Dataset entries
[Start of Attachment]
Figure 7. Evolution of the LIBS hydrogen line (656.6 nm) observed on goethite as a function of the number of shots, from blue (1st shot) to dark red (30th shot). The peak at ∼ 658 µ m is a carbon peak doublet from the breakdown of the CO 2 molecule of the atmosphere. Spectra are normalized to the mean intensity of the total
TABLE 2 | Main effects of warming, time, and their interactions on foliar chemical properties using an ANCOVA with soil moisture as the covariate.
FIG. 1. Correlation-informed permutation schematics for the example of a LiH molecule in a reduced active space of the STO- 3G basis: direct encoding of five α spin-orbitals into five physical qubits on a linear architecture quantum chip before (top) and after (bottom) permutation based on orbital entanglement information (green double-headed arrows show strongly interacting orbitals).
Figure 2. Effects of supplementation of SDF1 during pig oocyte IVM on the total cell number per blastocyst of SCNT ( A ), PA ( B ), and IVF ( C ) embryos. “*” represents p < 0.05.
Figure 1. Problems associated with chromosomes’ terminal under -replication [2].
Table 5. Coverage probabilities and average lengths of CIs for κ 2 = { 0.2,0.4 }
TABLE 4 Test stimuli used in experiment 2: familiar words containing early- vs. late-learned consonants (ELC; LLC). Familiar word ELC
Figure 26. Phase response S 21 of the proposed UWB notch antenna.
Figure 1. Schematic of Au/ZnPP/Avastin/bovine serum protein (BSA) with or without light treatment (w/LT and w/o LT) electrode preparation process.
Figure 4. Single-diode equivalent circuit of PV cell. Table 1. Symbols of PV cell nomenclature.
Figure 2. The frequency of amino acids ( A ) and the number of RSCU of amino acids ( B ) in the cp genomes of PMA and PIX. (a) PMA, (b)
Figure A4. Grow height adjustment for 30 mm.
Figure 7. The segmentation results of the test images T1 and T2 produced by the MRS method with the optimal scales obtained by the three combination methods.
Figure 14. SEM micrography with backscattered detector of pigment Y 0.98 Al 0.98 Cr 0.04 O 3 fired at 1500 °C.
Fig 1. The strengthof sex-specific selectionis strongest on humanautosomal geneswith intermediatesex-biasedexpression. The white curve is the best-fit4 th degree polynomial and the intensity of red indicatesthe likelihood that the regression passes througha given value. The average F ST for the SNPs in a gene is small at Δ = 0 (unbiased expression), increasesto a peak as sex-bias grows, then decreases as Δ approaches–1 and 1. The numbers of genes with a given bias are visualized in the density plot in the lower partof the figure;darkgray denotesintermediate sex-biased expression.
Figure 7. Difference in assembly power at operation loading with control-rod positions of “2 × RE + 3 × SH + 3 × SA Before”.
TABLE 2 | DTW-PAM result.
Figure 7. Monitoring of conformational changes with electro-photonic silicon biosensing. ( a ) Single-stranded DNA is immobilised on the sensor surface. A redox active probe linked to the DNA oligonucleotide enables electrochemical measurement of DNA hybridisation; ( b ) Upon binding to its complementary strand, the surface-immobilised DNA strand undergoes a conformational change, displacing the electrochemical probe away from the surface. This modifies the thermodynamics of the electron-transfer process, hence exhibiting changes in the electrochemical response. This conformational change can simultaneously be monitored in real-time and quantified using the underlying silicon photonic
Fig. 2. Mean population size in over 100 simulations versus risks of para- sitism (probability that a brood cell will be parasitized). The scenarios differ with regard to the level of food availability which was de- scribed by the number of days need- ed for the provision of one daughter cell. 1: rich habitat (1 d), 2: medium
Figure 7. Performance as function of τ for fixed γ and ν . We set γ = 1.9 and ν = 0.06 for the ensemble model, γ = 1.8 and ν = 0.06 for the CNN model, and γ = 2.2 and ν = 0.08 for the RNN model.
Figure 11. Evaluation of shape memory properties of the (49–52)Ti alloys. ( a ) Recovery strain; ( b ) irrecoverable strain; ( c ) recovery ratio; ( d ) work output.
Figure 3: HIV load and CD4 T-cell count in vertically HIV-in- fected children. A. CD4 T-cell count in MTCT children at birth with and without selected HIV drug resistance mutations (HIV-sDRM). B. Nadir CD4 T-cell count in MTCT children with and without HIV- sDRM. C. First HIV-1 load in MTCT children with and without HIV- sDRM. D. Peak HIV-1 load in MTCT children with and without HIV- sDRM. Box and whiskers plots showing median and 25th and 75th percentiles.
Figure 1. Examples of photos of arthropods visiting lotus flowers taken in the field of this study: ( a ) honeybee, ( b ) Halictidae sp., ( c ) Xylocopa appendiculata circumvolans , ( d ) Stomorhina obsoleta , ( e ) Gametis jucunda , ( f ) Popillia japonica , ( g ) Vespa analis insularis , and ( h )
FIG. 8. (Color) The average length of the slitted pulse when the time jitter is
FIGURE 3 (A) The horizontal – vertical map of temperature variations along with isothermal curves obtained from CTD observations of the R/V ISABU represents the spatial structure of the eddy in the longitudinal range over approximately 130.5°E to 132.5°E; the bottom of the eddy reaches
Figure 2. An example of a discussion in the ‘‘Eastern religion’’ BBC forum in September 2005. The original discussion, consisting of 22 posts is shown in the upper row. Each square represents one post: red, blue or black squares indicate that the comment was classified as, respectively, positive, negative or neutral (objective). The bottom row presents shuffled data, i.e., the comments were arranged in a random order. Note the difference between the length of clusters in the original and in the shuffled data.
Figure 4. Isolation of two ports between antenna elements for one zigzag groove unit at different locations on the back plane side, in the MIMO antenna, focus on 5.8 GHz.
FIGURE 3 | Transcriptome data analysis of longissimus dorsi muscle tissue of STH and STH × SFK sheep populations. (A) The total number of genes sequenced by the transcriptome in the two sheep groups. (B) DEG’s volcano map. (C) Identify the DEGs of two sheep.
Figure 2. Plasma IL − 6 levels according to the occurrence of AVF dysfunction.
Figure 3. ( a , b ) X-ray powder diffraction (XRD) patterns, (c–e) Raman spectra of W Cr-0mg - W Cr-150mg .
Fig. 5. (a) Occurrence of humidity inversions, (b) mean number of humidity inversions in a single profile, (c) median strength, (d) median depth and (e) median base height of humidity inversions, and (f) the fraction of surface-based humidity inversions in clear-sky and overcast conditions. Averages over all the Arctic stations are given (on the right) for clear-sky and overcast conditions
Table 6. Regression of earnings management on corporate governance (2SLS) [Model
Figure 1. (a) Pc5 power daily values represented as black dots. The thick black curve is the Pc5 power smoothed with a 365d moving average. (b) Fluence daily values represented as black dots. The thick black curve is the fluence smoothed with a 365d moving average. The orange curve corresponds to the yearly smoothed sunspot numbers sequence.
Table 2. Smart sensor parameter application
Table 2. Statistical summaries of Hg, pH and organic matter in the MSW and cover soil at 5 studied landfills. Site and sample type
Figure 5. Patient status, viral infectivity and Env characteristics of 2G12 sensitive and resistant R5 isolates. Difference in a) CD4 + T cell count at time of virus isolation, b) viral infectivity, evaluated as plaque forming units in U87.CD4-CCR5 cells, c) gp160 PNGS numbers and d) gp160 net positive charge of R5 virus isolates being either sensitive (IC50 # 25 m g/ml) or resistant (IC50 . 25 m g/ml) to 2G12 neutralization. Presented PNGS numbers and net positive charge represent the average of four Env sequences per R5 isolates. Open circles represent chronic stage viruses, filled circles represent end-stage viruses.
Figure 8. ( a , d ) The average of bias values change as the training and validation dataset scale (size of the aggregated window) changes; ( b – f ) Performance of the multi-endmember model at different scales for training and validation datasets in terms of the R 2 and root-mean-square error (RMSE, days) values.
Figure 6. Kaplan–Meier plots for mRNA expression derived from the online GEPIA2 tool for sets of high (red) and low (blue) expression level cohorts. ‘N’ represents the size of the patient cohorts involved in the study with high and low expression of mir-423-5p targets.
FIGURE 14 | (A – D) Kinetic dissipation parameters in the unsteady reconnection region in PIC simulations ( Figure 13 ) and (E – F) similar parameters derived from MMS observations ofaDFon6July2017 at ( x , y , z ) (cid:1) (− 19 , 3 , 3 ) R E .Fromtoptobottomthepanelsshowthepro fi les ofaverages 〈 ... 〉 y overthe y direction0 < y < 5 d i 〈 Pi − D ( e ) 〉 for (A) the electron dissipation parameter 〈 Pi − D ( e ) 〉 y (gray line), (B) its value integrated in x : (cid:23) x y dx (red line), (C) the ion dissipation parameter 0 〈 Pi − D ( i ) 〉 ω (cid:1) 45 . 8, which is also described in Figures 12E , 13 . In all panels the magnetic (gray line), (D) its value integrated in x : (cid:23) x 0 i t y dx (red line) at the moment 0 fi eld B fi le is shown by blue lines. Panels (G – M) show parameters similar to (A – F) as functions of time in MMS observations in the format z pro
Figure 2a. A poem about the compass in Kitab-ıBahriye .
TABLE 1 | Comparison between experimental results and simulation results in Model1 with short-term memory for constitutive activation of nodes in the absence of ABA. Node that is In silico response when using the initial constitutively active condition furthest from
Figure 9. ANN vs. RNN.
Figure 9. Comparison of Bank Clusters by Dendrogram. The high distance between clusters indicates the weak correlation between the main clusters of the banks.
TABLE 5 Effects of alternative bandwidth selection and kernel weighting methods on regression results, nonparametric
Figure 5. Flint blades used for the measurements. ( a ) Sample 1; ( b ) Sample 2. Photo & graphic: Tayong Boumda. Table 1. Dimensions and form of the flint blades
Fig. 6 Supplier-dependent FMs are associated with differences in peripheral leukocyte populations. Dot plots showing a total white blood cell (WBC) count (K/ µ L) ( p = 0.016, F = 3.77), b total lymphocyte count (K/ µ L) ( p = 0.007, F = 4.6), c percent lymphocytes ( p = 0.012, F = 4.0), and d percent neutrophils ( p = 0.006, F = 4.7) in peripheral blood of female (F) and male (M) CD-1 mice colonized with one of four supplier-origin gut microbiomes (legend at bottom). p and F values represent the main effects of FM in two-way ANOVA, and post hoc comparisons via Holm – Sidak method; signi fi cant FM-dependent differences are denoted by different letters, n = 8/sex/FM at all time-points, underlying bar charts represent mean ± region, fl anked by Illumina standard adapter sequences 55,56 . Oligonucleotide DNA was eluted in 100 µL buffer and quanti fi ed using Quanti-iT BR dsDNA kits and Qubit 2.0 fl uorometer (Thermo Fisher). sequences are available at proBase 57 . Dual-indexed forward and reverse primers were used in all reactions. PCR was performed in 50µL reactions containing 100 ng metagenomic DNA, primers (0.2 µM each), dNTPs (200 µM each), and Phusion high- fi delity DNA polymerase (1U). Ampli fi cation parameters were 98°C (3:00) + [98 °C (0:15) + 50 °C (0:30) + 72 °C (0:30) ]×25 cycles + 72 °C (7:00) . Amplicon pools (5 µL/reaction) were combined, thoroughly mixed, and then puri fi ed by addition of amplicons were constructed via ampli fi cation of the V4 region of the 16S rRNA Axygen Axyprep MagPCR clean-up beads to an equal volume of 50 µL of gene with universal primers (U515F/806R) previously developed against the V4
[End of Attachment]
→ What you need to do: In the data above, find the line that contains "Figure 2. The" and the line that contains "Figure 14. SEM". Repeat exactly those lines and every line between them, and only those.

→ Task response:
Figure 2. The frequency of amino acids ( A ) and the number of RSCU of amino acids ( B ) in the cp genomes of PMA and PIX. (a) PMA, (b)
Figure A4. Grow height adjustment for 30 mm.
Figure 7. The segmentation results of the test images T1 and T2 produced by the MRS method with the optimal scales obtained by the three combination methods.
Figure 14. SEM micrography with backscattered detector of pigment Y 0.98 Al 0.98 Cr 0.04 O 3 fired at 1500 °C.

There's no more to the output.